WHAT IS REQUIRED » No picture should appear in the copy. Transcribe exactly, and only, the lines from the one with "For every layout element, output its label and" through the last line of the data below.

EXTRACTED ENTRIES »
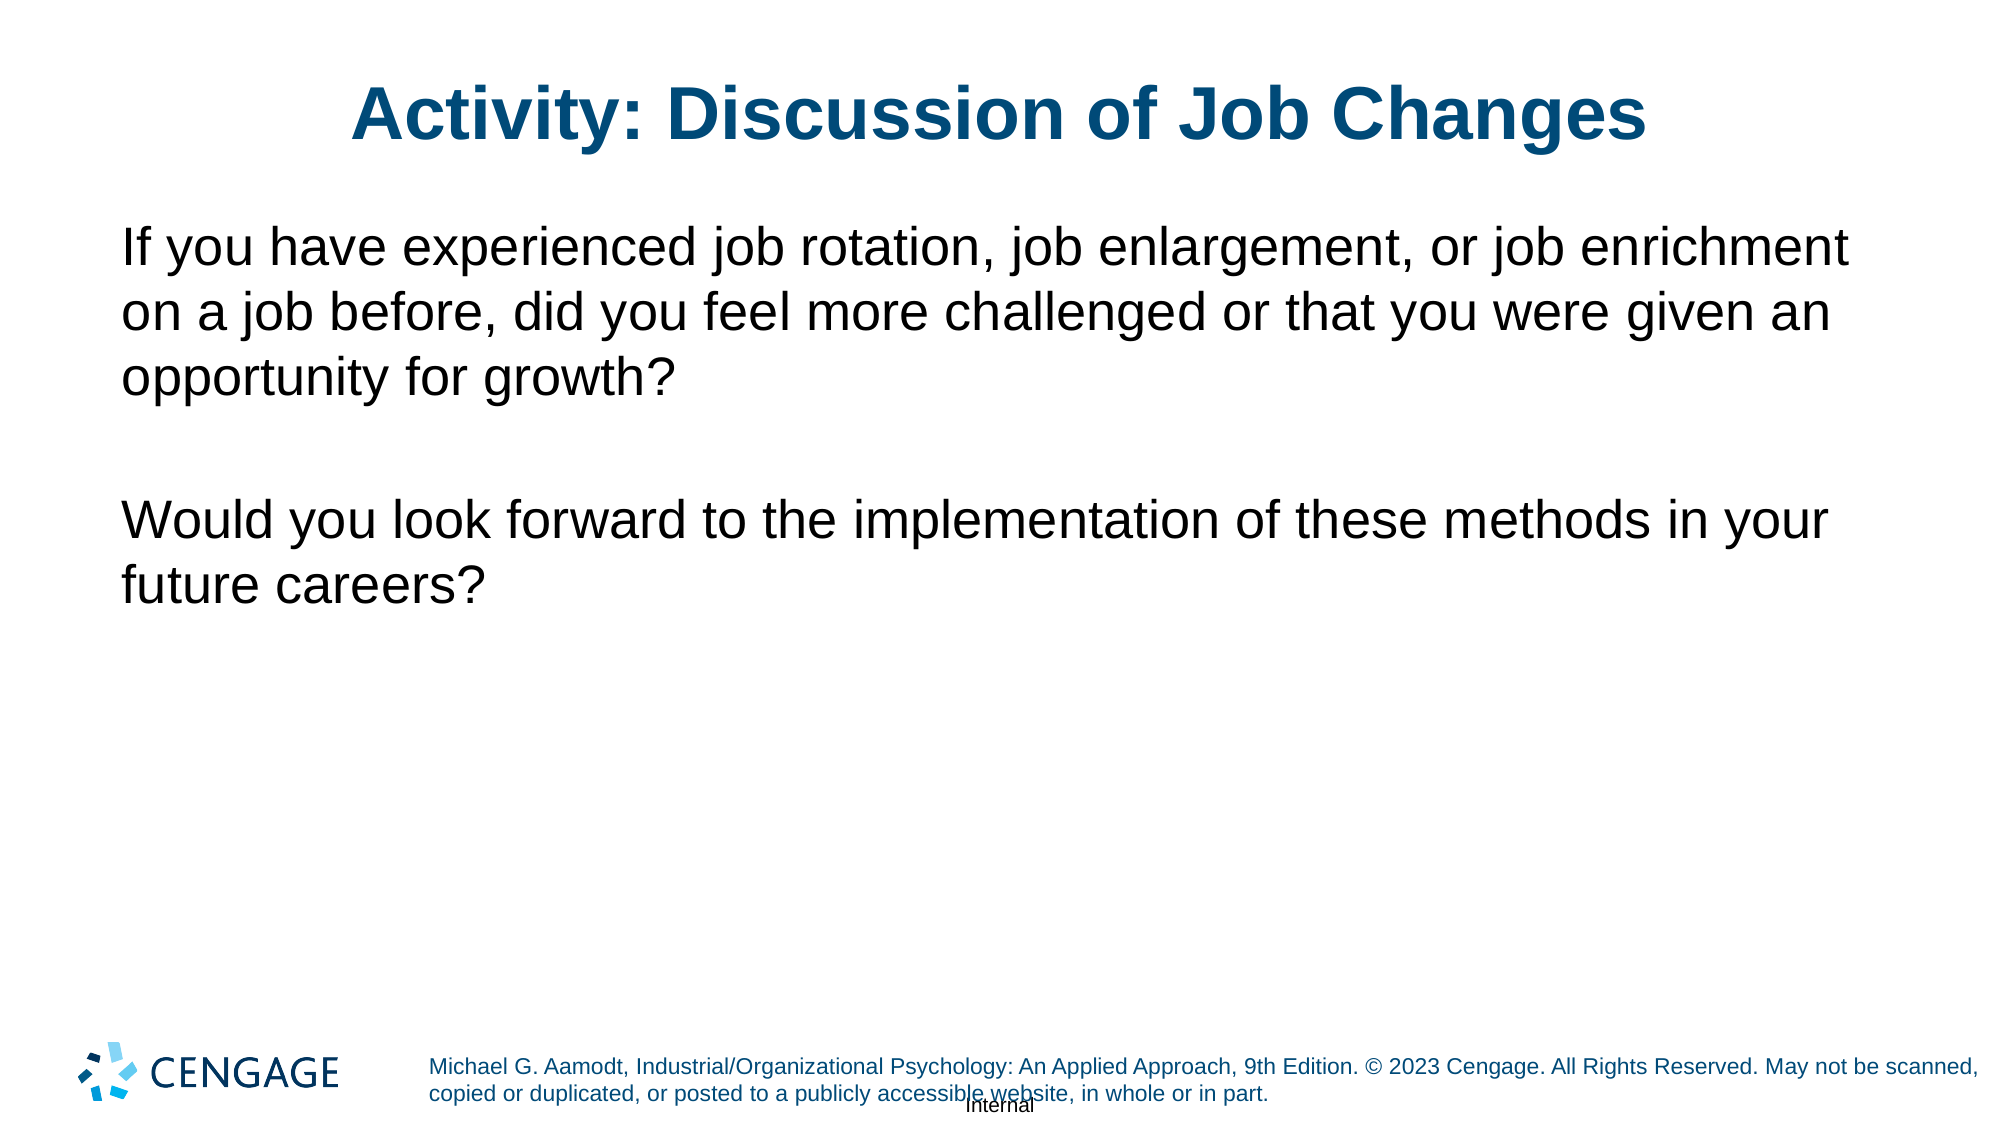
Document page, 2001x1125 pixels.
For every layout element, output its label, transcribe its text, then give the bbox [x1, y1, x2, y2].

picture [78, 1042, 338, 1101]
list If you have experienced job rotation, job enlargement, or job enrichment on a job before, did you feel more challenged or that you were given an opportunity for growth? Would you look forward to the implementation of these methods in your future careers? [121, 211, 1880, 1000]
title Activity: Discussion of Job Changes [137, 59, 1863, 171]
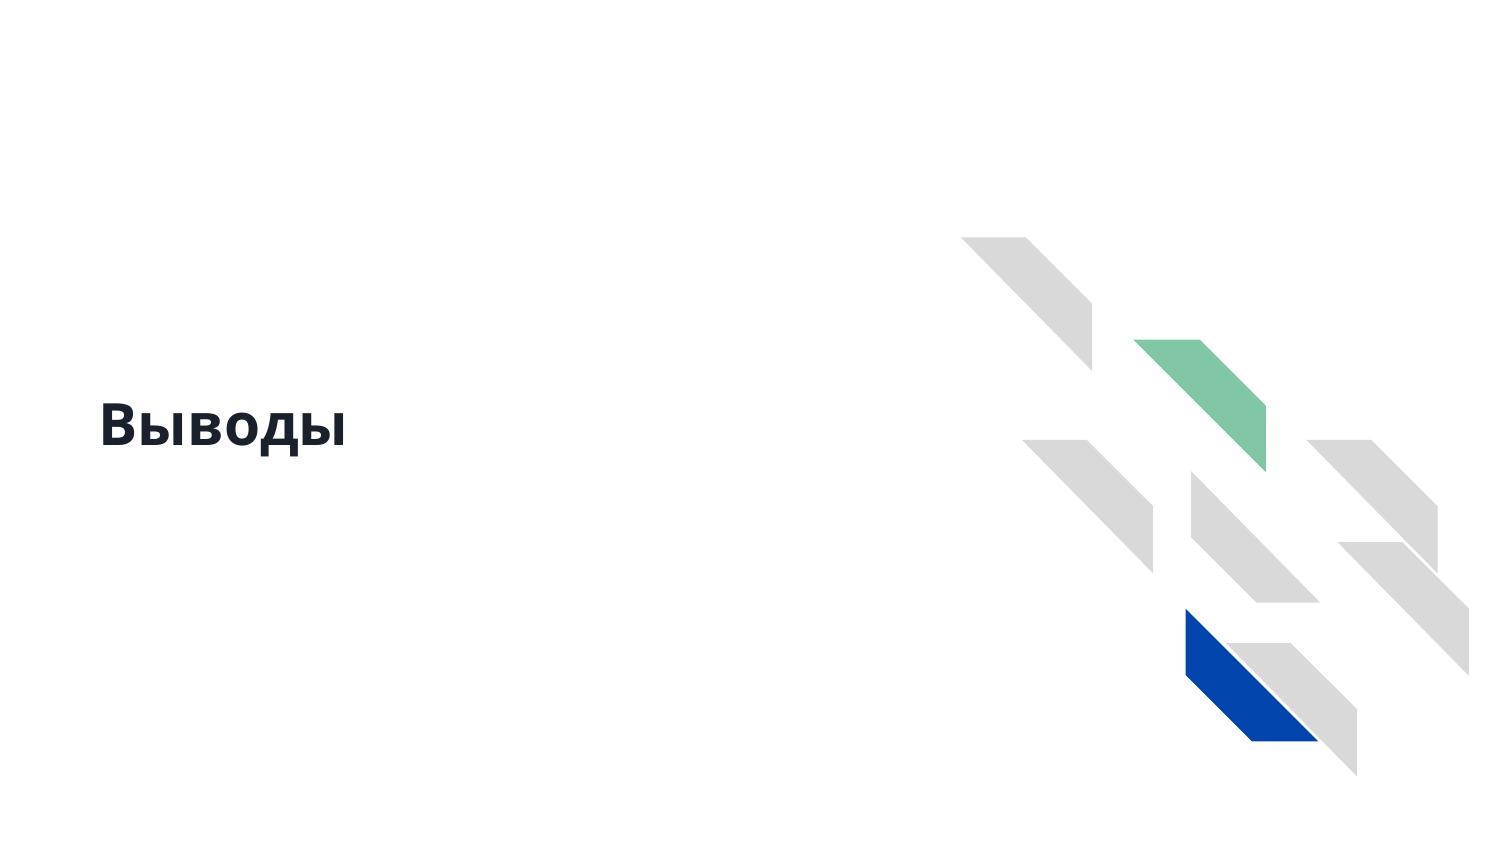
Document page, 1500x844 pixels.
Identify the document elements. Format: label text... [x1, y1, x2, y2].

text_box [1225, 642, 1358, 777]
text_box [1337, 542, 1469, 676]
text_box [1306, 439, 1438, 574]
text_box [1021, 439, 1154, 574]
text_box [960, 237, 1093, 372]
title Выводы [83, 327, 944, 517]
text_box [1191, 471, 1321, 603]
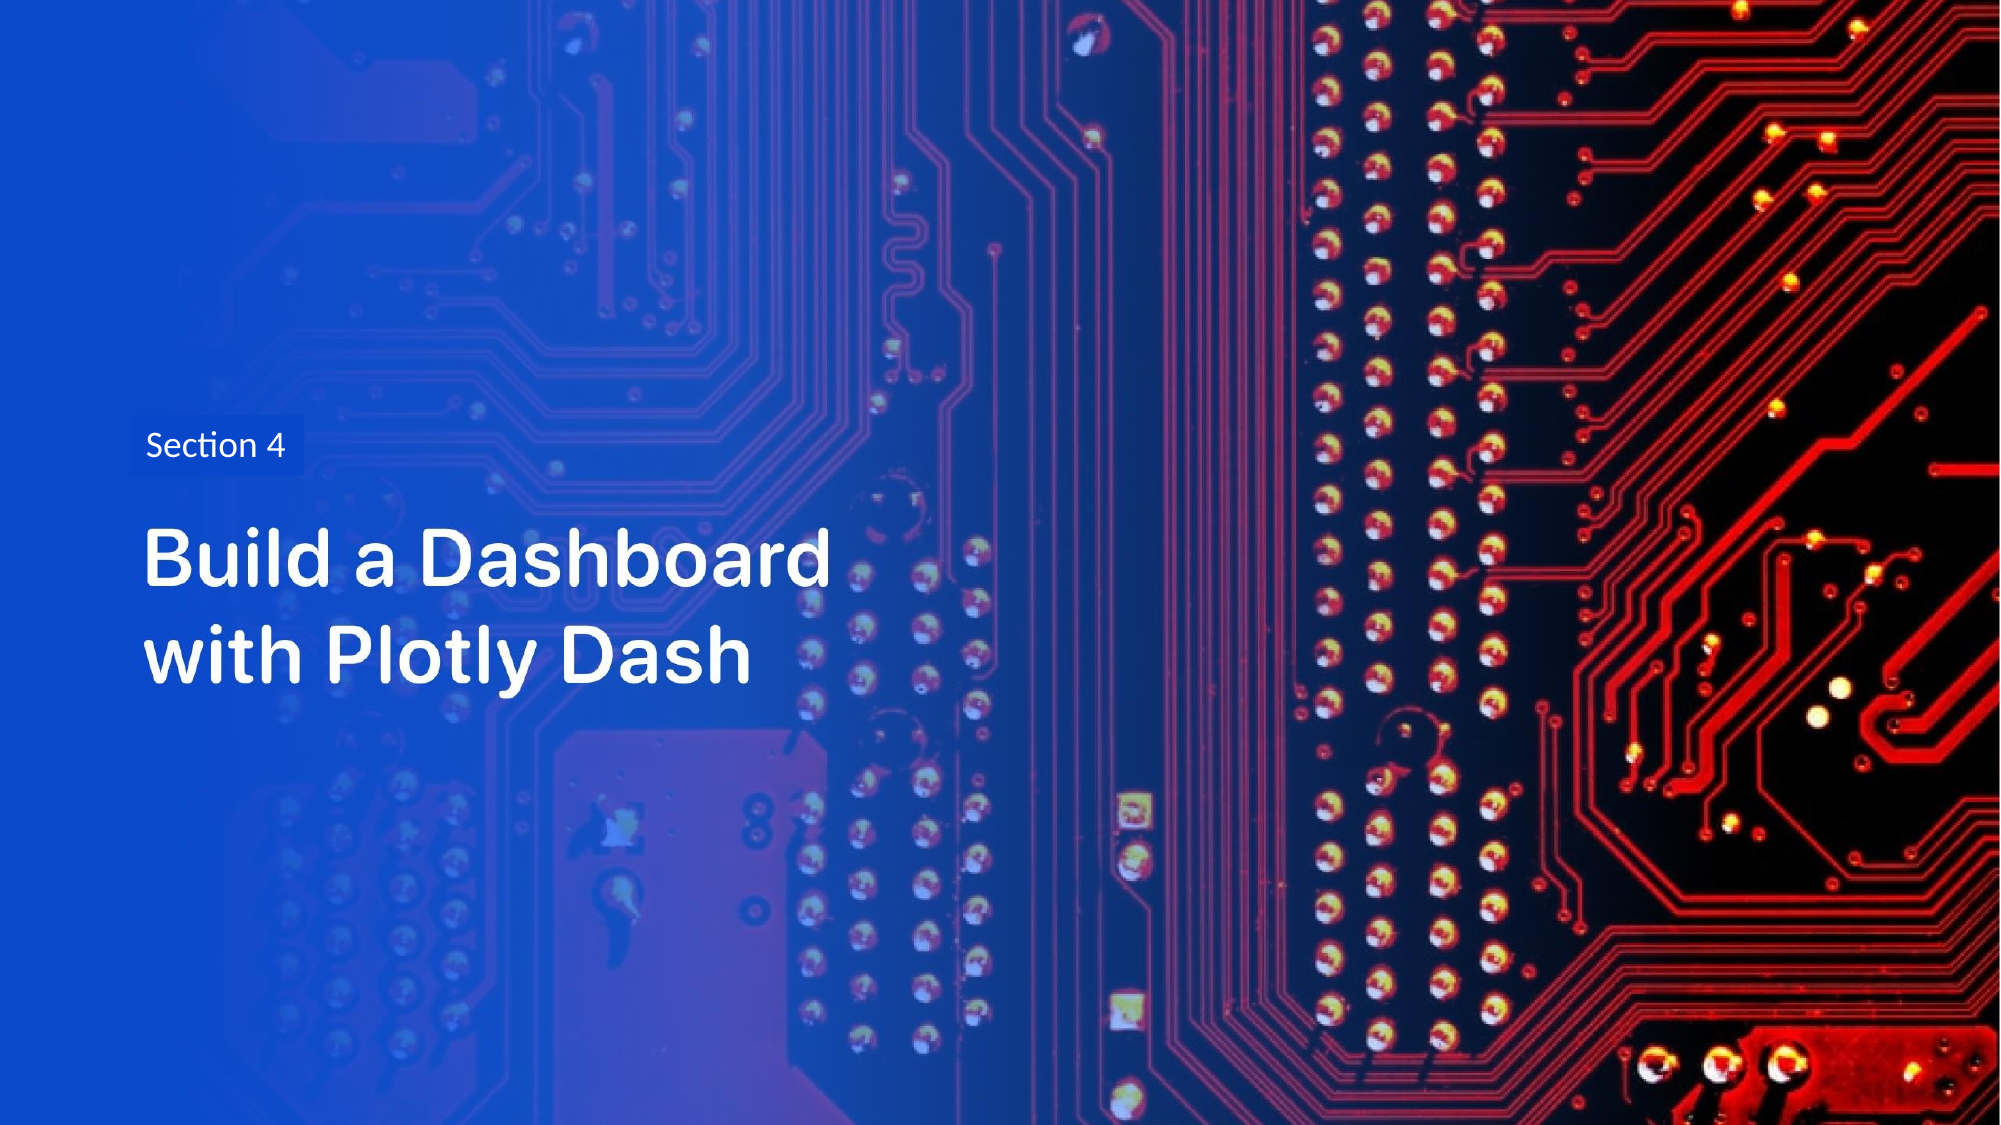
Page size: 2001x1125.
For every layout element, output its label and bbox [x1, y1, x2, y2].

text_box [0, 0, 2000, 1125]
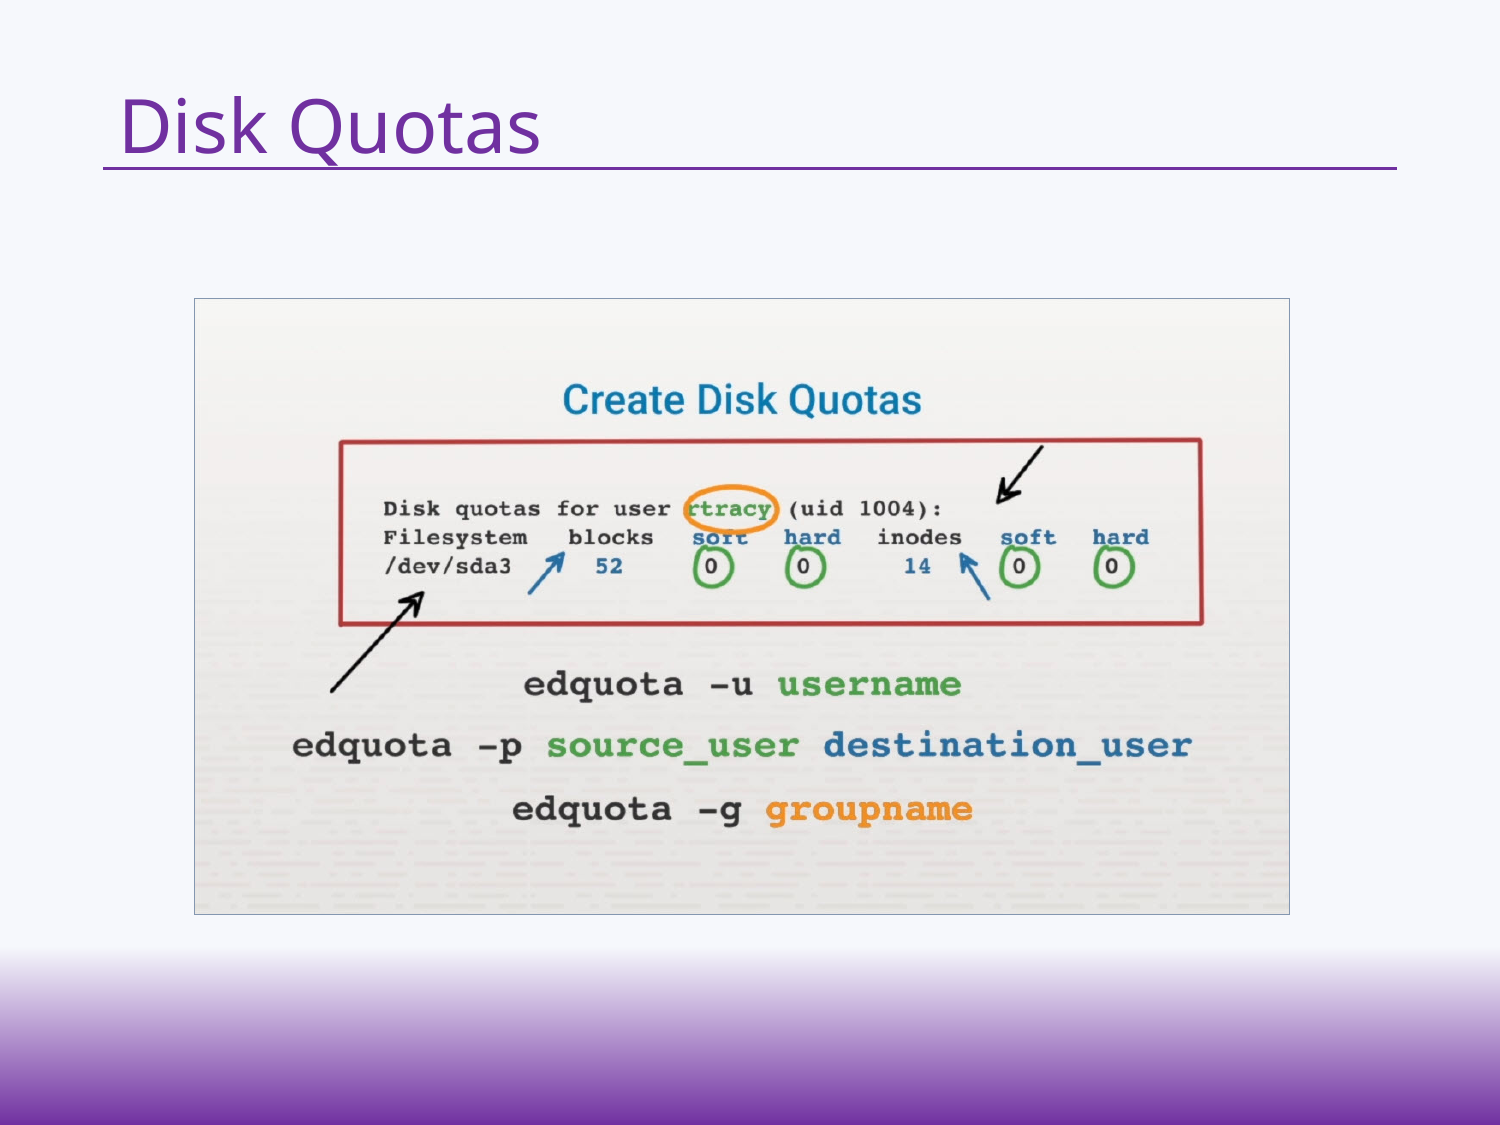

SOLUTION »
For every layout element, output its label and bbox [x1, y1, x2, y2].

text_box [0, 0, 2000, 1125]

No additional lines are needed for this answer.